It's not every day that an employee publicly condemns his company as a tool of state-sponsored thuggery and gets to remain employed.
It's not every day that an employee publicly condemns his company as a tool of state-sponsored thuggery and gets to remain employed.

On Tuesday morning, Robert Scoble, technical evangelist at Microsoft and the company's most noted blogger, weighed in about a report posted by blogger and former CNN reporter Rebecca MacKinnon that MSN Spaces on New Year's Eve shut down a blog written by Zhao Jing, aka Michael Anti, a blogger apparently not well loved by Chinese authorities.

"It's one thing to pull a list of words out of blogs using an algorithm," Scoble wrote. "It's another thing to become an agent of a government and censor an entire blogger's work. Yes, I know the consequences. Yes, there are thousands of jobs at stake. Billions of dollars. But, the behavior of my company in this instance is not right."The issue here is that MSN, rather than the Chinese government, apparently censored content determined to be objectionable to the Chinese government.

The details are rather murky. MacKinnon suggests that a rival blogging service may have forced MSN's hand by reporting them to the police. "It's actually not uncommon in China for people in one company to actively 'tattle' on their rivals and get them into political trouble in order to gain a competitive business advantage," she wrote.

But even if the specifics of this incident remain unclear, it's evident that Internet companies, despite their mastery of search technology, can't find their consciences.

In a recent blog post, European Union Commissioner for Institutional Relations and Communication Margot Wallstrom took Microsoft to task for agreeing "to block Chinese blog entries that use words like 'democracy,' 'freedom,' 'human rights' and 'demonstration.' "

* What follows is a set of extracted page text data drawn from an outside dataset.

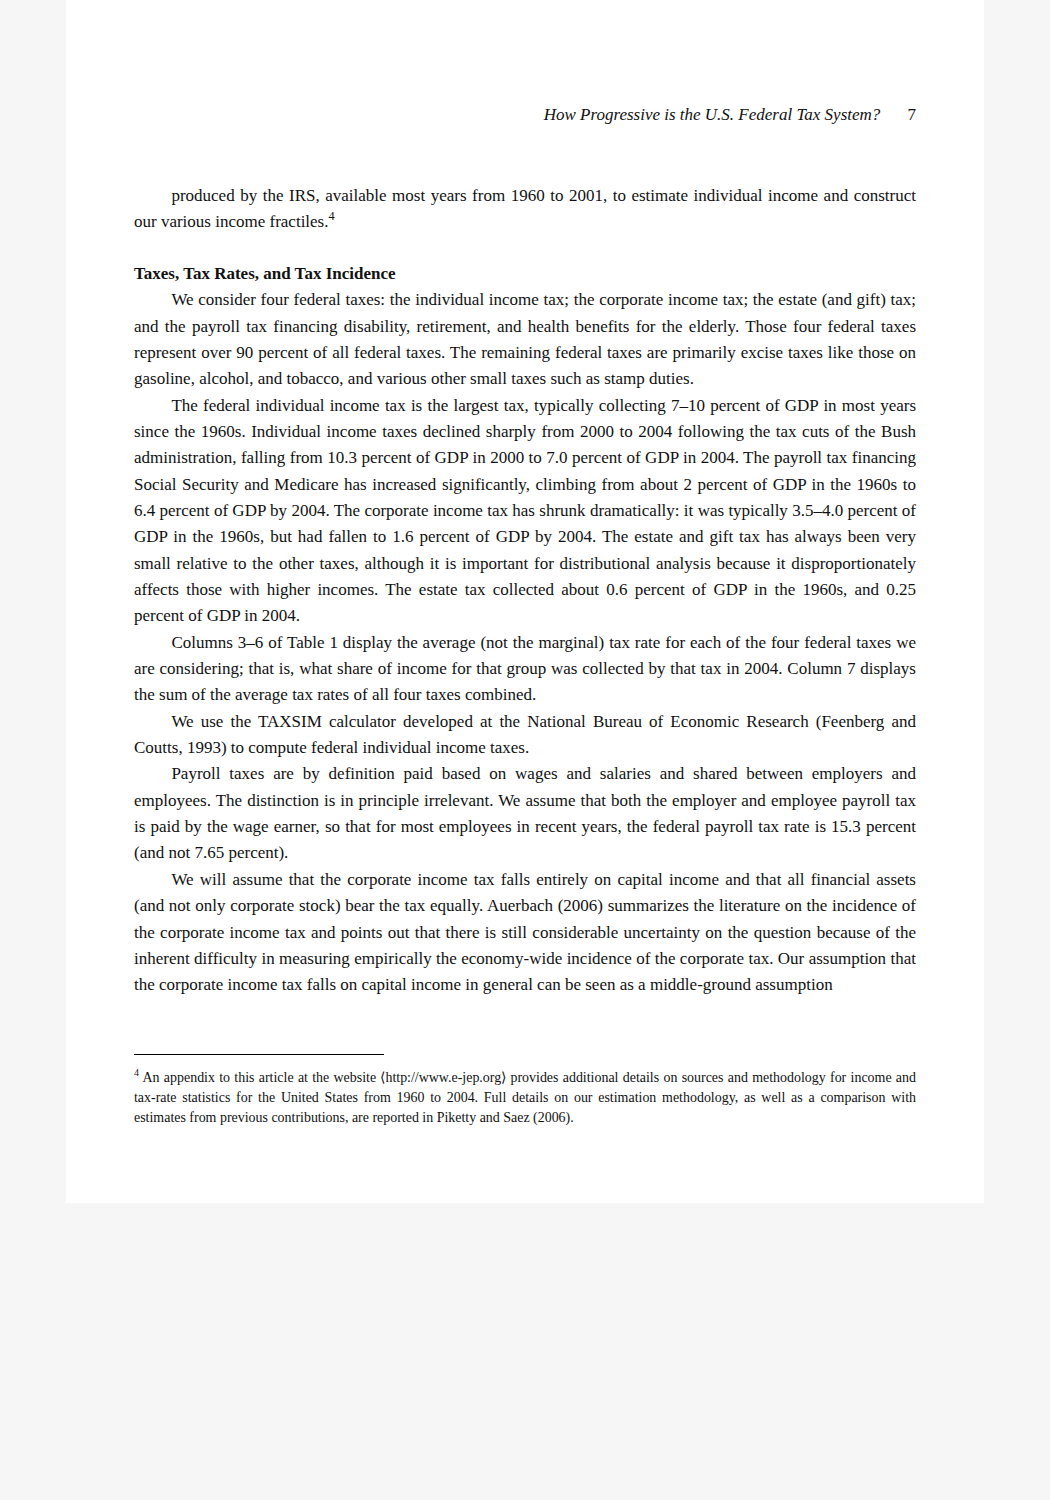How Progressive is the U.S. Federal Tax System?7
produced by the IRS, available most years from 1960 to 2001, to estimate individual income and construct our various income fractiles.4
Taxes, Tax Rates, and Tax Incidence
We consider four federal taxes: the individual income tax; the corporate income tax; the estate (and gift) tax; and the payroll tax financing disability, retirement, and health benefits for the elderly. Those four federal taxes represent over 90 percent of all federal taxes. The remaining federal taxes are primarily excise taxes like those on gasoline, alcohol, and tobacco, and various other small taxes such as stamp duties.
The federal individual income tax is the largest tax, typically collecting 7–10 percent of GDP in most years since the 1960s. Individual income taxes declined sharply from 2000 to 2004 following the tax cuts of the Bush administration, falling from 10.3 percent of GDP in 2000 to 7.0 percent of GDP in 2004. The payroll tax financing Social Security and Medicare has increased significantly, climbing from about 2 percent of GDP in the 1960s to 6.4 percent of GDP by 2004. The corporate income tax has shrunk dramatically: it was typically 3.5–4.0 percent of GDP in the 1960s, but had fallen to 1.6 percent of GDP by 2004. The estate and gift tax has always been very small relative to the other taxes, although it is important for distributional analysis because it disproportionately affects those with higher incomes. The estate tax collected about 0.6 percent of GDP in the 1960s, and 0.25 percent of GDP in 2004.
Columns 3–6 of Table 1 display the average (not the marginal) tax rate for each of the four federal taxes we are considering; that is, what share of income for that group was collected by that tax in 2004. Column 7 displays the sum of the average tax rates of all four taxes combined.
We use the TAXSIM calculator developed at the National Bureau of Economic Research (Feenberg and Coutts, 1993) to compute federal individual income taxes.
Payroll taxes are by definition paid based on wages and salaries and shared between employers and employees. The distinction is in principle irrelevant. We assume that both the employer and employee payroll tax is paid by the wage earner, so that for most employees in recent years, the federal payroll tax rate is 15.3 percent (and not 7.65 percent).
We will assume that the corporate income tax falls entirely on capital income and that all financial assets (and not only corporate stock) bear the tax equally. Auerbach (2006) summarizes the literature on the incidence of the corporate income tax and points out that there is still considerable uncertainty on the question because of the inherent difficulty in measuring empirically the economy-wide incidence of the corporate tax. Our assumption that the corporate income tax falls on capital income in general can be seen as a middle-ground assumption
4 An appendix to this article at the website ⟨http://www.e-jep.org⟩ provides additional details on sources and methodology for income and tax-rate statistics for the United States from 1960 to 2004. Full details on our estimation methodology, as well as a comparison with estimates from previous contributions, are reported in Piketty and Saez (2006).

She continues, "It seems like Microsoft is not alone in 'bad company.' Google has agreed to exclude publications that the Chinese government finds objectionable. And Yahoo has even gone further. They collaborated with the Chinese government and gave up the name of a writer who sent an E-mail that commented on a party decision. Based on this information, the man received a 10-year prison sentence."

Last September, Brad Adams, Asia director of Human Rights Watch, castigated Internet companies for their betrayal of democratic values. "There have been great claims by Internet companies and enthusiasts that the Internet would be an unstoppable tool for free expression and the spread of democracy," he said in a statement. "But when companies like Yahoo, Microsoft, and Google decide to put profits from their Chinese operations over the free exchange of information, they are helping to kill that dream."

This is particularly disturbing in light of the conflict in Iraq. We have soliders dying in the Middle East, ostensibly to further the spread of democracy. Meanwhile, a bit farther east in Asia, tech companies readily dispense with democracy to gain market share.

The standard refrain -- "we have to comply with local laws" -- doesn't hold water. Every repressive regime has laws. But not all laws are just.

Google proclaims, "You can make money without doing evil."